Указания -
(A) Перечислите все университеты, в которых, согласно отрывку о гимназии Стоюниной, преподавала Нина Берберова.
(B) Обновите отрывок о гимназии Стоюниной: перепишите его от «Семейный портрет, г.» до «больше списка педсостава.», поставив «Zbraslav» вместо «Збраслав».
(C) Где погибла монахиня Мария, согласно отрывку о гимназии Стоюниной?

Семейный портрет, г. Збраслав (пригород Праги, тогдашняя Чехословакия), после 1922 г. На снимке слева направо: Лосская Людмила Владимировна, Лосский Борис Николаевич, Стоюнина Мария Николаевна, Лосский Владимир Николаевич, Лосский Николай Онуфриевич, Лосский Андрей Николаевич [источник]


Но даже краткий перечень выпускниц Гимназии Стоюниной («стоюнинок») впечатляет больше списка педсостава.


Нина Берберова (1901-1993 гг.). Значимая фигура Первой волны эмиграции. Педагог, публицист, издатель. Преподавала в Йельском, Принстонском, Корнеллском, Колумбийском, Пенсильванском университетах. Прожила долгую жизнь и успела стать звездой перестроечного книжного бума. Я вспоминаю восторженные рецензии в тогдашней прессе («Женщина неслабого пола» и т.д.) на советское издание её мемуаров «Курсив мой». Позднее вышел русский перевод её исследования «Люди и ложи: Русские масоны XX столетия».


Монахиня Мария (Елизавета Юрьевна Скобцова), погибшая в Равенсбрюке (я ещё помню споры вокруг её канонизации).


Розенбаум Алиса Зиновьевна, она же Айн Рэнд, та самая («Атлант расправил плечи» и т.п.).



Берберова Н.Н., Скобцова Е.Ю., Розенбаум А.З.

Исходные данные -
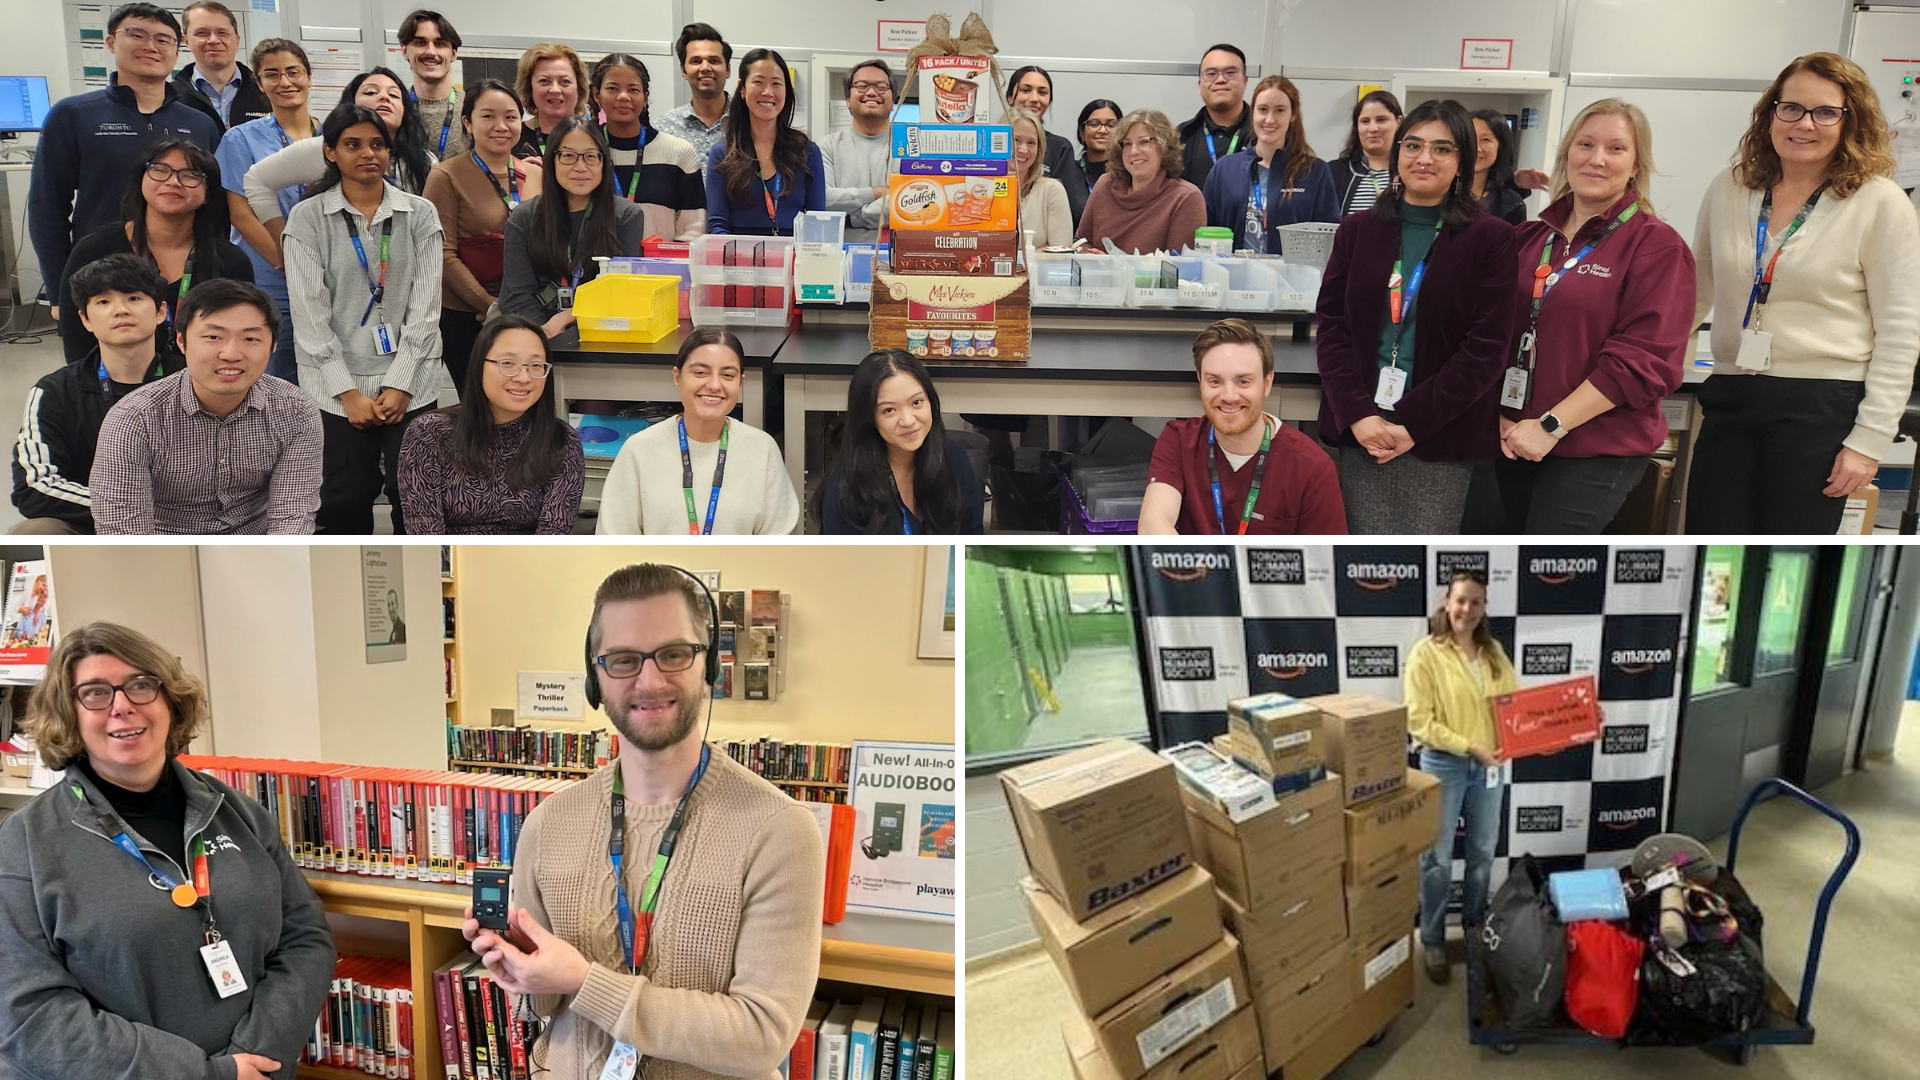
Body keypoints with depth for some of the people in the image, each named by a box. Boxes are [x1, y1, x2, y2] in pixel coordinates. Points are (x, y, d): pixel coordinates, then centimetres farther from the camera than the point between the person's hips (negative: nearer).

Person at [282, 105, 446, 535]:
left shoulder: (420, 214, 6)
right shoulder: (308, 218, 3)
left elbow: (425, 307, 1)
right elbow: (310, 314, -2)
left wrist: (400, 385, -7)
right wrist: (349, 393, -9)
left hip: (410, 384, 1)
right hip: (336, 387, -1)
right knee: (345, 501, 1)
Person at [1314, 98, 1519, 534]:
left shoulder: (1491, 239, 2)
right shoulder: (1358, 229, 11)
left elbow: (1487, 347, -4)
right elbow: (1331, 325, 5)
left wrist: (1412, 422, -12)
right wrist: (1358, 415, -9)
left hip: (1441, 436, -2)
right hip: (1358, 431, 2)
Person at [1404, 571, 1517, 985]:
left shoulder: (1493, 651, 3)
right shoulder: (1426, 652, -13)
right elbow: (1419, 722, -16)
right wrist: (1470, 747, -21)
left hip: (1489, 765, 5)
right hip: (1444, 765, -5)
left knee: (1483, 851, 19)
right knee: (1438, 858, 4)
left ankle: (1475, 922, 39)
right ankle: (1432, 941, 18)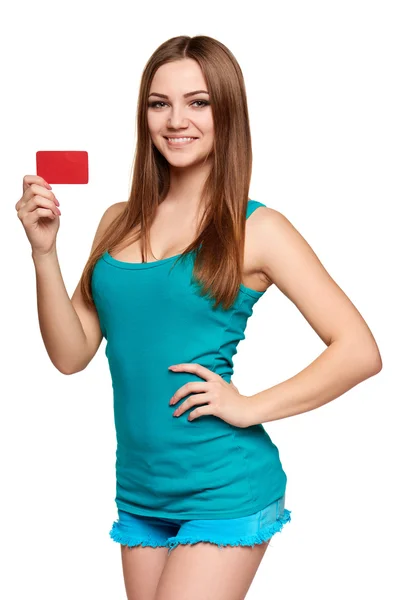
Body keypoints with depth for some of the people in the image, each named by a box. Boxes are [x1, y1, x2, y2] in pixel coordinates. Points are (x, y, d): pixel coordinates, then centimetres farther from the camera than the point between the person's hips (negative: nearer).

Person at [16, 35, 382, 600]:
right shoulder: (119, 223, 7)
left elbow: (360, 351, -10)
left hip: (225, 493, -5)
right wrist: (44, 250, -6)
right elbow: (72, 354, 4)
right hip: (139, 491, 5)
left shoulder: (255, 229, -7)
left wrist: (249, 407, -15)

Результаты по порядку -
(A) Йельский, Принстонский, Корнеллский, Колумбийский и Пенсильванский университеты.

(B)
Семейный портрет, г. Zbraslav (пригород Праги, тогдашняя Чехословакия), после 1922 г. На снимке слева направо: Лосская Людмила Владимировна, Лосский Борис Николаевич, Стоюнина Мария Николаевна, Лосский Владимир Николаевич, Лосский Николай Онуфриевич, Лосский Андрей Николаевич [источник]


Но даже краткий перечень выпускниц Гимназии Стоюниной («стоюнинок») впечатляет больше списка педсостава.

(C) В Равенсбрюке.